世話人:藤岡春菜、Adam Khalife

5:30 PM - 6:00 PM

[W16-02] トビイロケアリの蟄居型コロニー創設:女王による "身を削った" 子育て術

◯Satoshi Miyazaki1, Yuta Kurihara1 (1. Tamagawa Univ)

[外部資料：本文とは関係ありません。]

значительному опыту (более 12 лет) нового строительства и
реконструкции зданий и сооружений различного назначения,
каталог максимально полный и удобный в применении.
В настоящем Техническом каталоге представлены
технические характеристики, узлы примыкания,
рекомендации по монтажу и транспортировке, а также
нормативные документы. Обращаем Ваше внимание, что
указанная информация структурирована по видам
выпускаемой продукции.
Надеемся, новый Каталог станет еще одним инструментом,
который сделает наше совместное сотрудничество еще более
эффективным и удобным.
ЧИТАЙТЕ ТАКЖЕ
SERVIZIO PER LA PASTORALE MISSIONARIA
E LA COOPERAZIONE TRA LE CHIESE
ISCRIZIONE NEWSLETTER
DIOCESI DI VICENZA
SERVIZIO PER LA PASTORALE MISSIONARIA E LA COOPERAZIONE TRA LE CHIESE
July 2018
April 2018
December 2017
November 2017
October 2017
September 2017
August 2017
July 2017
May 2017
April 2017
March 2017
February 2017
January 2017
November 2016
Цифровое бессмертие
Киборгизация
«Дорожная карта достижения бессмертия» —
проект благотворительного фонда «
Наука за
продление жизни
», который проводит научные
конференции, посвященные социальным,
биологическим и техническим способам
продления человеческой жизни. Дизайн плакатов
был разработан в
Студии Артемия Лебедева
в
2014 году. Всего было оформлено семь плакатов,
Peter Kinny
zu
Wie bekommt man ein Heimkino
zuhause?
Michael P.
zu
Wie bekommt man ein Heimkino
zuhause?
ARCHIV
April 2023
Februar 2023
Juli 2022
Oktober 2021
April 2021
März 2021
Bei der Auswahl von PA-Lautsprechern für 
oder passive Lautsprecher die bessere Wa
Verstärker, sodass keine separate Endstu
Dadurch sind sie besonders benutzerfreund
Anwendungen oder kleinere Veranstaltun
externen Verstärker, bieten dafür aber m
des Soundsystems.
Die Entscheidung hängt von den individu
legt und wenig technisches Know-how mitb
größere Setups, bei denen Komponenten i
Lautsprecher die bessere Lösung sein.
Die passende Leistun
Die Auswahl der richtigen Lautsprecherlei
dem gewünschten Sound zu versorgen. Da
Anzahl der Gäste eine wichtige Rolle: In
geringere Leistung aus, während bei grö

多くの真社会性ハチ目では新しいコロニーを創設する際、交尾後の新女王が単独で営巣、産卵し、女王自らが巣外に出て餌を集めることで、孵化した幼虫をワーカーに育て上げる。一方で多くのアリでは、女王は巣に籠ったまま、自ら餌を食べることなく自身の貯蔵栄養を餌に転用して育児に用いる(蟄居型創設)。こうした創設の過程で、胸部を通る食道が袋状に膨れることが数種で知られ、「胸嚢」とよばれるこの部分に液状の餌を貯えると考えられてきた。本研究では代表的な蟄居型種であるトビイロケアリLasius japonicusを主な材料とし、胸嚢の形成と液体貯蔵のプロセスを調べるとともに、胸嚢内容物の餌としての貢献を確かめた。トビイロケアリ女王による蟄居型創設は交尾後6週間で完了するが、最初の3週間で胸部に備わった飛翔のための筋肉が分解された。続いてその筋分解で生じた空隙を埋めるように、胸部を通る食道が背方に向かって肥大し、袋状の胸嚢が形成された。その胸嚢には黄色の油性の液体が貯蔵されていた。続いてこの貯蔵液体を実験的に除去したところ、仔の数が減少したことから、この液体が餌として利用されることが確かめられた。以上の結果に基づき、蟄居型コロニー創設における“身を削った”子育て術について議論したい。